If there were doubts, they are dispelled in the Nov. 10 issue of National Review, the increasingly snoozy bastion of right-leaning thought. It comes via droll Florence King’s critique of both the group and her fellow conservative columnists.

What irks her is the conservative belief that the Promise Keepers, who just lured at least 700,000 to the Mall in Washington, signal a victory for family values.

“When will we learn that religion does not a conservative make, nor atheism a liberal. Like all people driven by emotion, (Promise Keepers) could be swung like a lariat; the Right is in trouble if we think that 700,000 weeping men is good news in an era that is already close to rule by hysteria.
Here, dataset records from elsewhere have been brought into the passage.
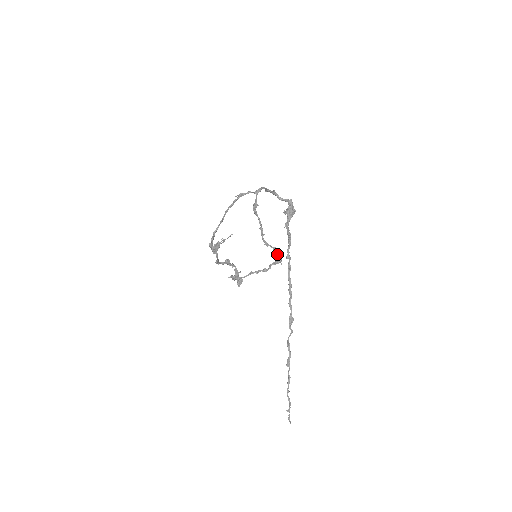
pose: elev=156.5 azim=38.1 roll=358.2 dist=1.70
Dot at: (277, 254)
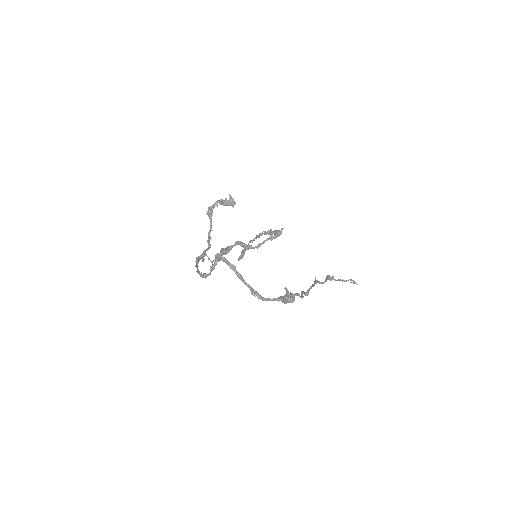
Dot at: (274, 237)
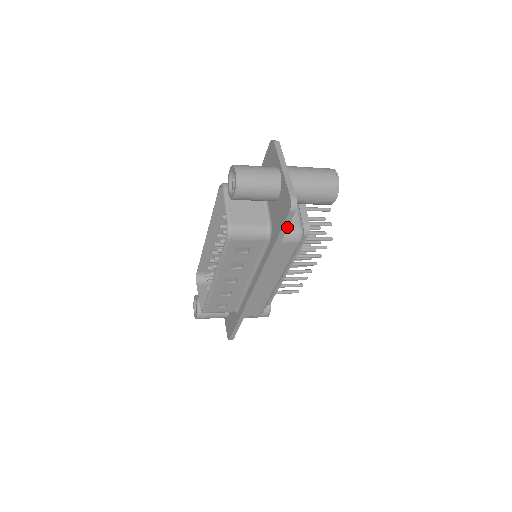
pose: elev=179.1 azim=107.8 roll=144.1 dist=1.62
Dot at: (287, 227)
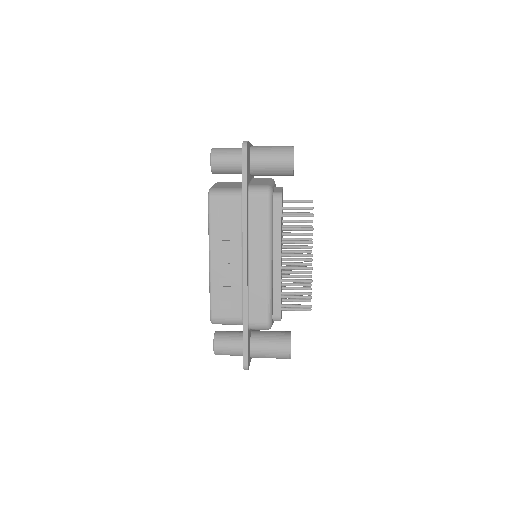
Dot at: (246, 168)
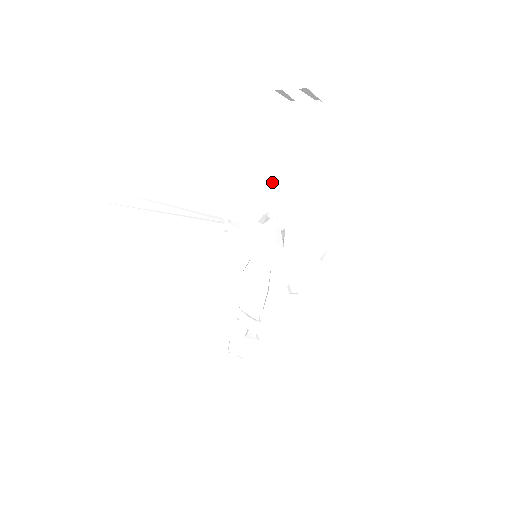
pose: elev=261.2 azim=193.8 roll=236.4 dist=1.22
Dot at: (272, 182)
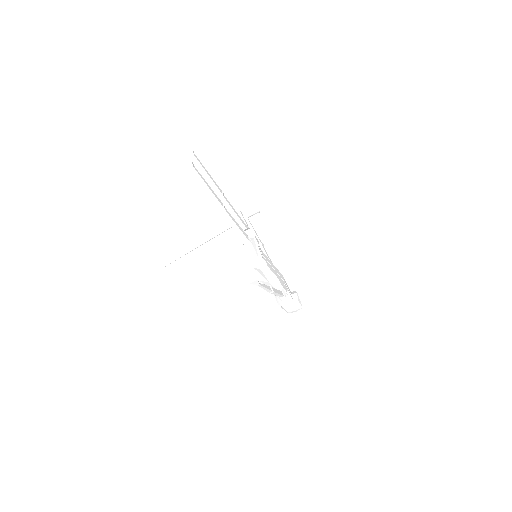
Dot at: (227, 209)
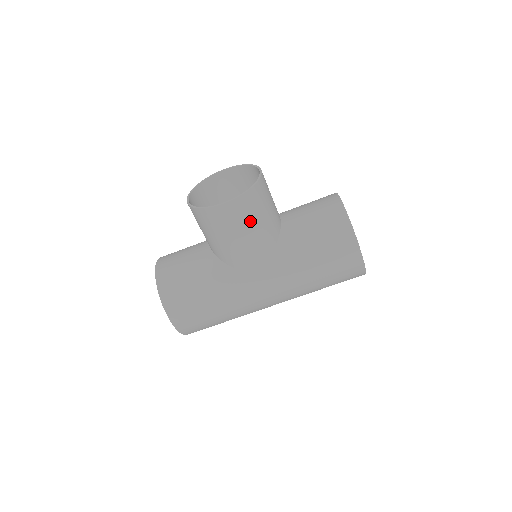
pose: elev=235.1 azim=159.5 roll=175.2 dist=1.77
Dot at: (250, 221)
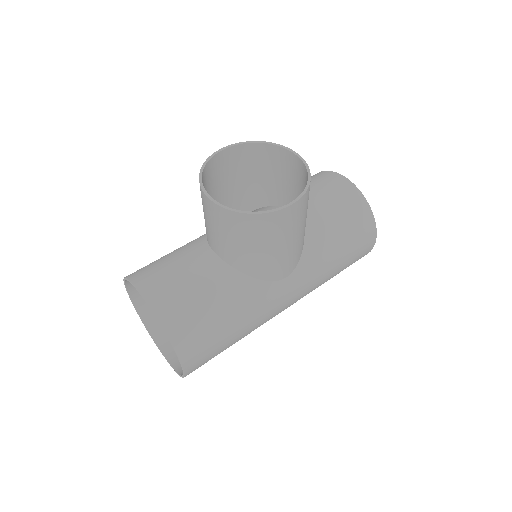
Dot at: (301, 222)
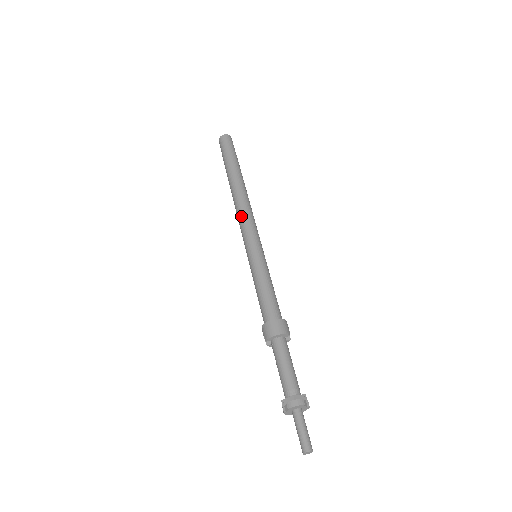
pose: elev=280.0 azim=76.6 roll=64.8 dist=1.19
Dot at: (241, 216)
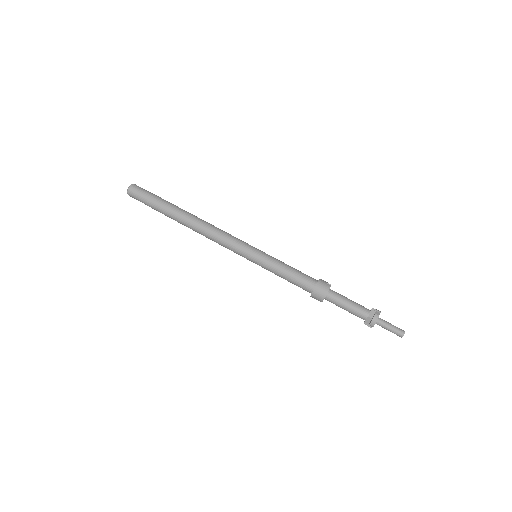
Dot at: (217, 241)
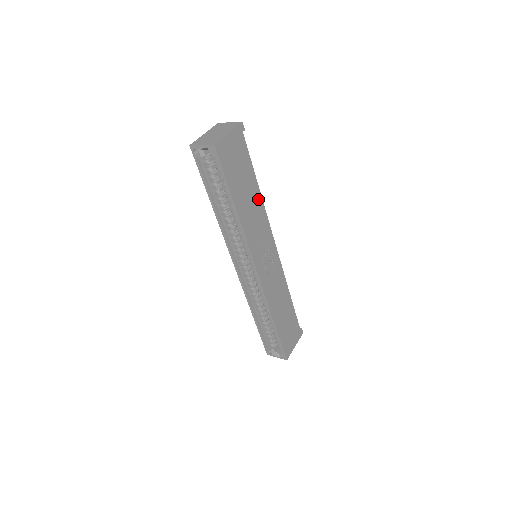
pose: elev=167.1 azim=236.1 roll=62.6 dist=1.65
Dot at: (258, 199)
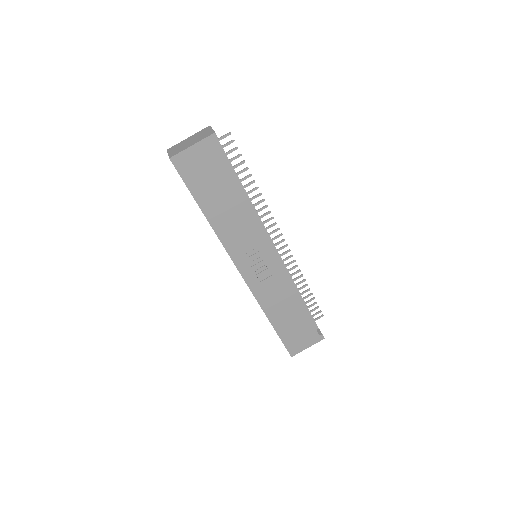
Dot at: (243, 207)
Whatever happened to our traditional distrust of the mob?”

She also rejects the suggestion by some conservative pundits that the Promise Keepers represent a “fatal blow to radical feminism.

“After three decades of male bashing,” King wonders, “what is there to gloat about in the spectacle of 700,000 men curdling with guilt and begging for forgiveness? It sounds like successful brainwashing to me,” she writes.

Quickly: Oct. 31 Entertainment Weekly’s annual most powerful folks in entertainment is rife with usual suspects and top-heavy with corporate executives. The top 10 of its 101 big shots are Steven Spielberg, Time Warner’s Gerald Levin and Ted Turner, Rupert Murdoch, Disney’s Michael Eisner, Oprah Winfrey, George Lucas, Seagram Co.’s Edgar Bronfman Jr., NBC executives Bob Wright, Don Ohlmeyer and Warren Littlefield, Jerry Seinfeld and Viacom boss Sumner Redstone. In case you wondered, No. 101 is a 25-year-old named Harry Knowles, who runs a gossip-filled web site at www.aint-it-cool-news.com but has apparently not figured out yet how to make money off it. Why this symbolizes clout remains a bit hazy. . . .

November Harper’s Magazine is definitely worth checking out for nine short, and good if not scintillating, stories by Anton Chekhov not previously translated into English. There is also an homage to author Don DeLillo, a look at the super-secret federal panel that rules on whether intelligence agencies can wiretap or search homes of suspected spies, a listing of salutations in letters to Chicago’s Nelson Algren from French writer Simon de Beauvoir (“My precious beloved Chicago Man,” “Dearest sitting and brooding local beast,” among others), and a quickie reminder of the corporate influence in higher education via names of endowed professorships (Northwestern’s Dow Chemical Co. Research Professor of Chemistry, and Texas’ La Quinta Motor Inns Centennial Professor of Business). . . .

Less is more seems to be the mantra as November House Beautiful polls 101 designers on their tips for the rest of us, as well as suggestions such as don’t get stuff for the house while you’re on vacation. . . . Nov. 10 New Republic has a cerebral skewering of the afore-praised Don DeLillo, by critic James Wood who opens by decreeing that DeLillo’s new lavishly praised opus, “Underworld,” is “at once distractingly centrifugal and dogmatically centripetal: its many characters dissolve an intensity that the novel insists on repeating and repeating.” Got it? . . .

The mix of genius, risk and mean-spiritedness marking the amazing life of Frank Sinatra is well captured by John Lahr in a terrific profile in Nov. 3 New Yorker which includes lots of unprintable (in a family newspaper) anecdotes about his dear old mother, who didn’t particularly like much of the family. “She always said to me and Nancy, `When I’m dead, everything goes to Frankie. You girls get nothing,’ ” recalls Frank’s daughter Tina. “She was a difficult woman.” But such tales are useful for Lahr since, “From the start, Sinatra embraced and bullied the world as his mother had embraced and bullied him.”